Tu objetivo
Transcribe literalmente el fragmento del texto sobre la Semana Santa que va desde "Por incrédulos que" hasta "e intenta comprenderlos?", ambos incluidos.

━━━━━ Texto propuesto

Cunde la religiosidad de los ciudadanos y el sentido común de todos. Nadie recibe reproches. Debemos evitar las irreverencias y hacer valer nuestro nivel cultural y sentido común, con la finalidad de que se imponga la tolerancia y el respeto, ante manifestaciones de fervor, distintas a las nuestras. Sí, “respeto y tolerancia”. ¡Qué hermosas palabras!

En los desfiles procesionales de Semana Santa, veremos a los cofrades, tanto del Cristo como la de San Juan, con sus túnicas que les acreditan al paso a que pertenecen. Los distintos pasos, sencilla y bellamente adornados. Los acólitos portando los estandartes y la Cruz, que indican el inicio de la procesión. El sacerdote y las autoridades, presidiendo, como corresponde, el cortejo procesional. Las “manolas” con sus vestidos oscuros, su mantilla y su peineta, que dan realce y colorido a los desfiles de Semana Santa. Todos los uleanos, ataviados con sus mejores galas, caminan contritos y en silencio, en las filas de sus cofradías. Con ellos van mezcladas las personas humildes, las sencillas: las que no buscan lugares ostentosos: las elegidas.

El Nazareno, “ese humilde injuriado”, por la muchedumbre que le condenó a muerte, descalzo, humillado, con el rostro cubierto y encorvado, por el peso del madero de la Cruz, ese que contemplamos en “la procesión del Silencio”, de Jueves Santo y, también, el Viernes Santo, tanto la de la mañana como la del Santo Sepulcro por la noche; es el que da sentido a la religiosidad de estas fiestas.

Por incrédulos que seamos ¿Quién no tiene unos minutos para la reflexión, ante el paso del Nazareno, con la Cruz sobre sus hombros? ¿Quién no se acerca más a los menesterosos, e intenta comprenderlos?

Tras esta reflexión divina, de cuanto representan los desfiles procesionales de Semana Santa, nos impresionará el valor humano de todos los que formamos su séquito; de cuantos le acompañamos.

Todos los años, ya entrada la noche de viernes Santo, contemplamos la procesión del Santo Entierro. Cofrades, devotos, autoridades, manolas, miembros de Seguridad y del Ejército; presididos por el cura párroco del pueblo, y sus acólitos, prestigian la escenificación del Santo Entierro de Cristo. Cada cual cumple con su misión en dicho evento religioso. Sin embargo, os diré, que he visto llorar, y perder su vanidad y compostura, ante el paso de estos desfiles procesionales.

━━━━━━━━━━
━━━━━ Datos de origen

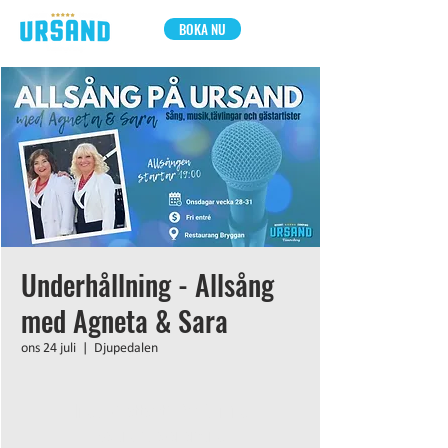
BOKA NU
Underhållning - Allsång
med Agneta & Sara
ons 24 juli
  |  
Djupedalen
Inga biljetter till försäljning
Se andra evenemang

━━━━━━━━━━

Solución del ejercicio
Por incrédulos que seamos ¿Quién no tiene unos minutos para la reflexión, ante el paso del Nazareno, con la Cruz sobre sus hombros? ¿Quién no se acerca más a los menesterosos, e intenta comprenderlos?